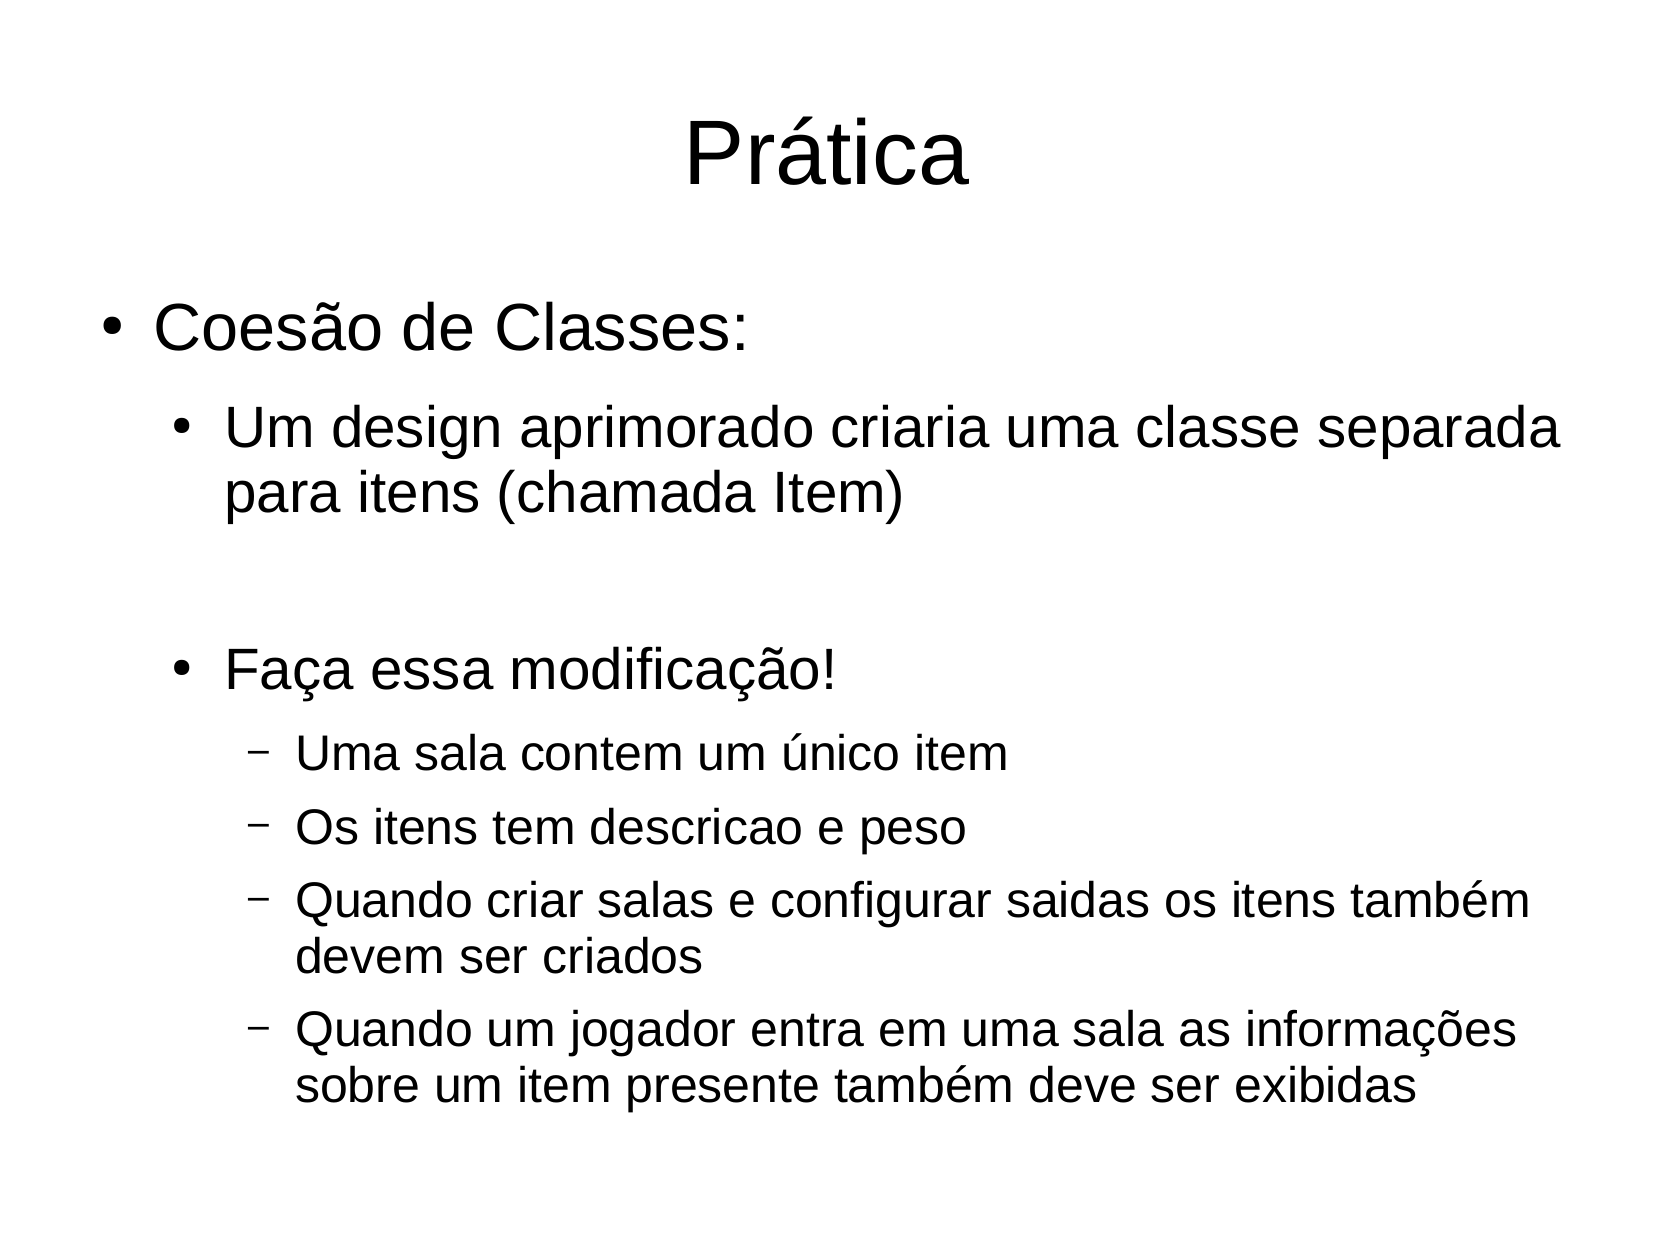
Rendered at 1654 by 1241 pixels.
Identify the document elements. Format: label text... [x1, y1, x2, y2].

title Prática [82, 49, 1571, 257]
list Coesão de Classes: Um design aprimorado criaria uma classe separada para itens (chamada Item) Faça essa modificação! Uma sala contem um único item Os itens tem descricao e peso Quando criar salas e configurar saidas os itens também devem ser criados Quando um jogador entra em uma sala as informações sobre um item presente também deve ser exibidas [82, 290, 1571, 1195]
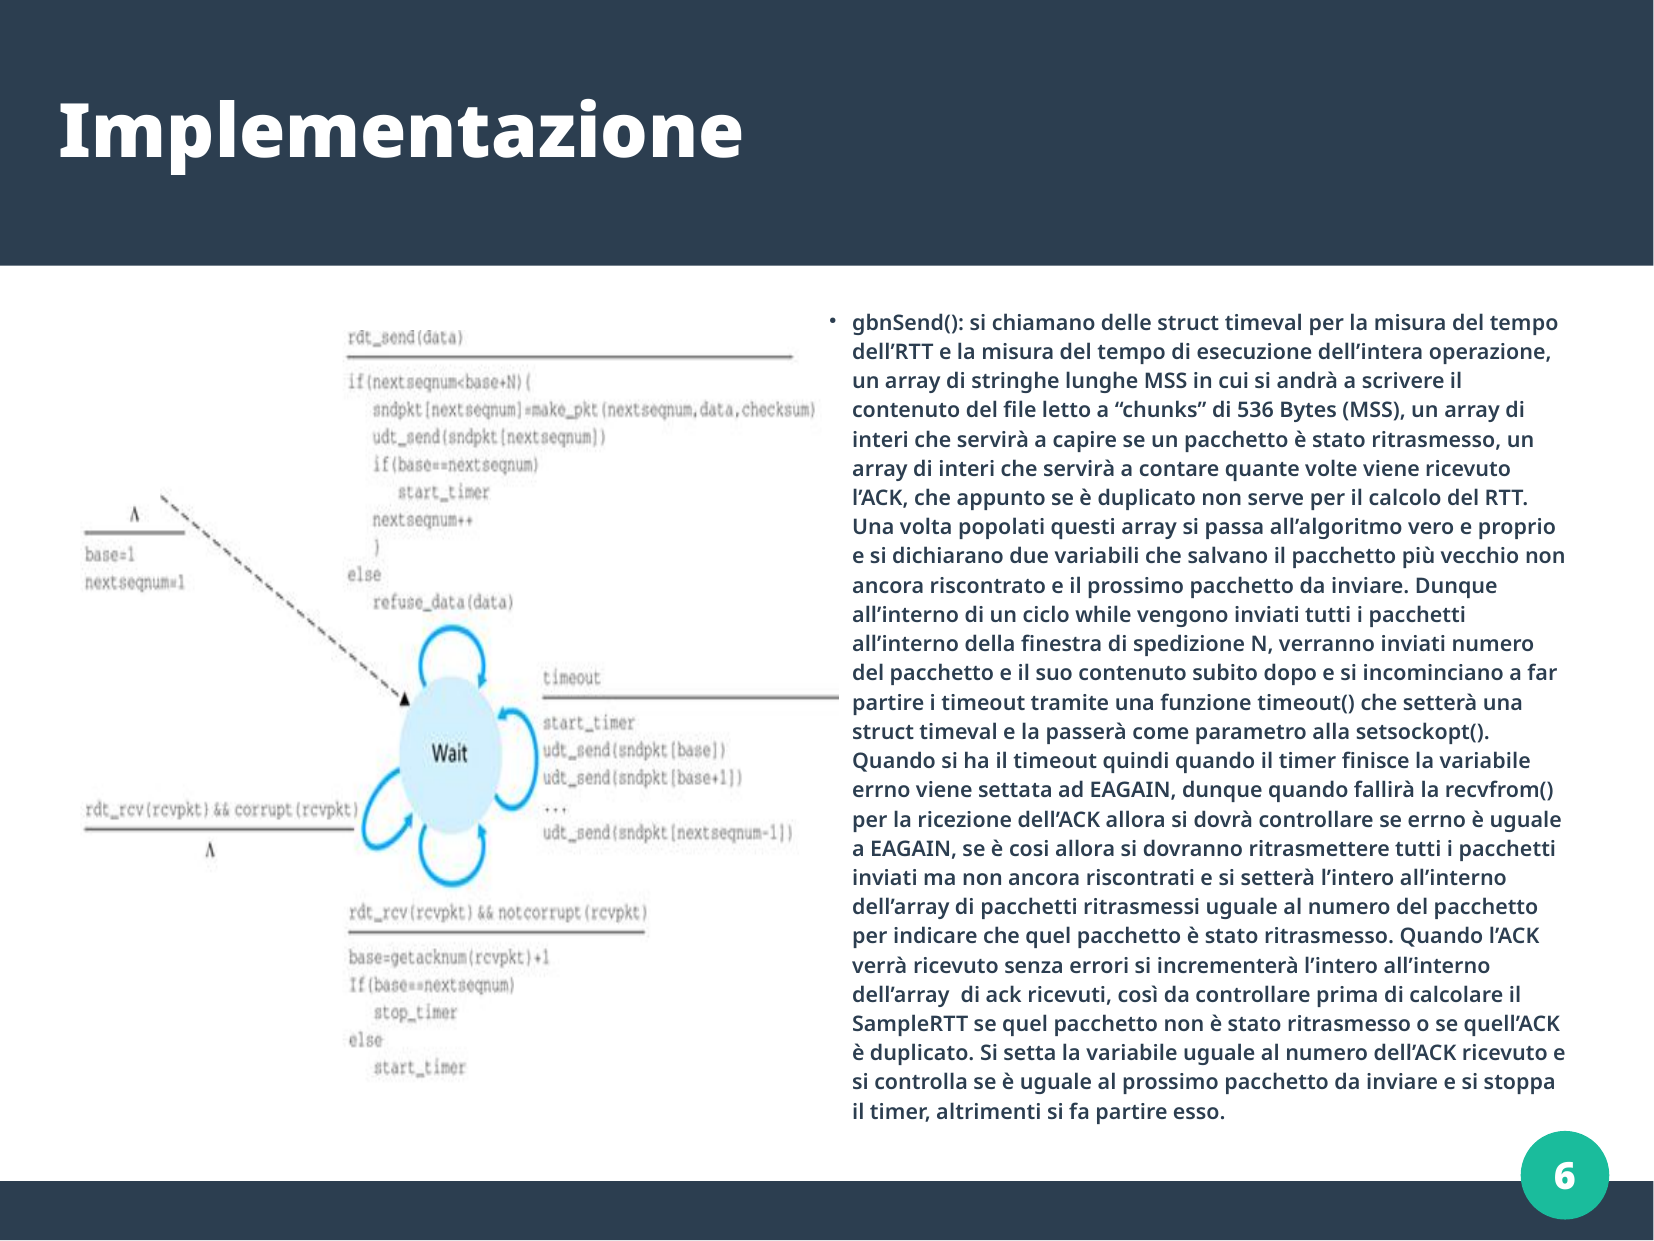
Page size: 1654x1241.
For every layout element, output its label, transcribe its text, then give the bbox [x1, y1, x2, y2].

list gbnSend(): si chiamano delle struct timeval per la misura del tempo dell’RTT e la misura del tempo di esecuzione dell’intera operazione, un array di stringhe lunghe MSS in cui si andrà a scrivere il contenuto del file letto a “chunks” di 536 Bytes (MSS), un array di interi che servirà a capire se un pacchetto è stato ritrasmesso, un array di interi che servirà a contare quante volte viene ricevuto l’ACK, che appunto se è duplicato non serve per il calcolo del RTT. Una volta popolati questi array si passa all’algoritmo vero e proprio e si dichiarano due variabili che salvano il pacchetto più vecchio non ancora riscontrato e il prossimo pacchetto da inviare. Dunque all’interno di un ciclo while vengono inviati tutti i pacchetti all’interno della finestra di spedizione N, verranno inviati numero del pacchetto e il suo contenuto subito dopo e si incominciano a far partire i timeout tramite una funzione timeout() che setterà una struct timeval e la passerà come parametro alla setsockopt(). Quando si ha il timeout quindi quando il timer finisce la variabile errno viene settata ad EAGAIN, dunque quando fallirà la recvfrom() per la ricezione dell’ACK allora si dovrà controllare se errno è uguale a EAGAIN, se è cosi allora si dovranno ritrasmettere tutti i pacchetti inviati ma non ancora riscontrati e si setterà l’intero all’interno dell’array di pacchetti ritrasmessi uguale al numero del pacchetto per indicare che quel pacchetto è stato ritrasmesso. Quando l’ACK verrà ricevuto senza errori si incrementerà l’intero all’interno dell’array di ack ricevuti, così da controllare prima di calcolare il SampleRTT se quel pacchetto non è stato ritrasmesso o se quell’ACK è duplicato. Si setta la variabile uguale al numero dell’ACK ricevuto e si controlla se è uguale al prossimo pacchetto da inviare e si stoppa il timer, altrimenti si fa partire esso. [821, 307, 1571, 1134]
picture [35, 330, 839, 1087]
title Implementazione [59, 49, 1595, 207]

***

→ REQUIRED WORK
Copy out every line of the listing above word for word, leaving out the pictures.

→ EXERCISE OUTPUT
Rendered at 1654 by 1241 pixels.
Identify the document elements. Format: label text... [x1, y1, x2, y2].

title Prática [82, 49, 1571, 257]
list Coesão de Classes: Um design aprimorado criaria uma classe separada para itens (chamada Item) Faça essa modificação! Uma sala contem um único item Os itens tem descricao e peso Quando criar salas e configurar saidas os itens também devem ser criados Quando um jogador entra em uma sala as informações sobre um item presente também deve ser exibidas [82, 290, 1571, 1195]
Page size: 1654x1241.
For every layout element, output its label, transcribe its text, then give the bbox [x1, y1, x2, y2].

list gbnSend(): si chiamano delle struct timeval per la misura del tempo dell’RTT e la misura del tempo di esecuzione dell’intera operazione, un array di stringhe lunghe MSS in cui si andrà a scrivere il contenuto del file letto a “chunks” di 536 Bytes (MSS), un array di interi che servirà a capire se un pacchetto è stato ritrasmesso, un array di interi che servirà a contare quante volte viene ricevuto l’ACK, che appunto se è duplicato non serve per il calcolo del RTT. Una volta popolati questi array si passa all’algoritmo vero e proprio e si dichiarano due variabili che salvano il pacchetto più vecchio non ancora riscontrato e il prossimo pacchetto da inviare. Dunque all’interno di un ciclo while vengono inviati tutti i pacchetti all’interno della finestra di spedizione N, verranno inviati numero del pacchetto e il suo contenuto subito dopo e si incominciano a far partire i timeout tramite una funzione timeout() che setterà una struct timeval e la passerà come parametro alla setsockopt(). Quando si ha il timeout quindi quando il timer finisce la variabile errno viene settata ad EAGAIN, dunque quando fallirà la recvfrom() per la ricezione dell’ACK allora si dovrà controllare se errno è uguale a EAGAIN, se è cosi allora si dovranno ritrasmettere tutti i pacchetti inviati ma non ancora riscontrati e si setterà l’intero all’interno dell’array di pacchetti ritrasmessi uguale al numero del pacchetto per indicare che quel pacchetto è stato ritrasmesso. Quando l’ACK verrà ricevuto senza errori si incrementerà l’intero all’interno dell’array di ack ricevuti, così da controllare prima di calcolare il SampleRTT se quel pacchetto non è stato ritrasmesso o se quell’ACK è duplicato. Si setta la variabile uguale al numero dell’ACK ricevuto e si controlla se è uguale al prossimo pacchetto da inviare e si stoppa il timer, altrimenti si fa partire esso. [821, 307, 1571, 1134]
picture [35, 330, 839, 1087]
title Implementazione [59, 49, 1595, 207]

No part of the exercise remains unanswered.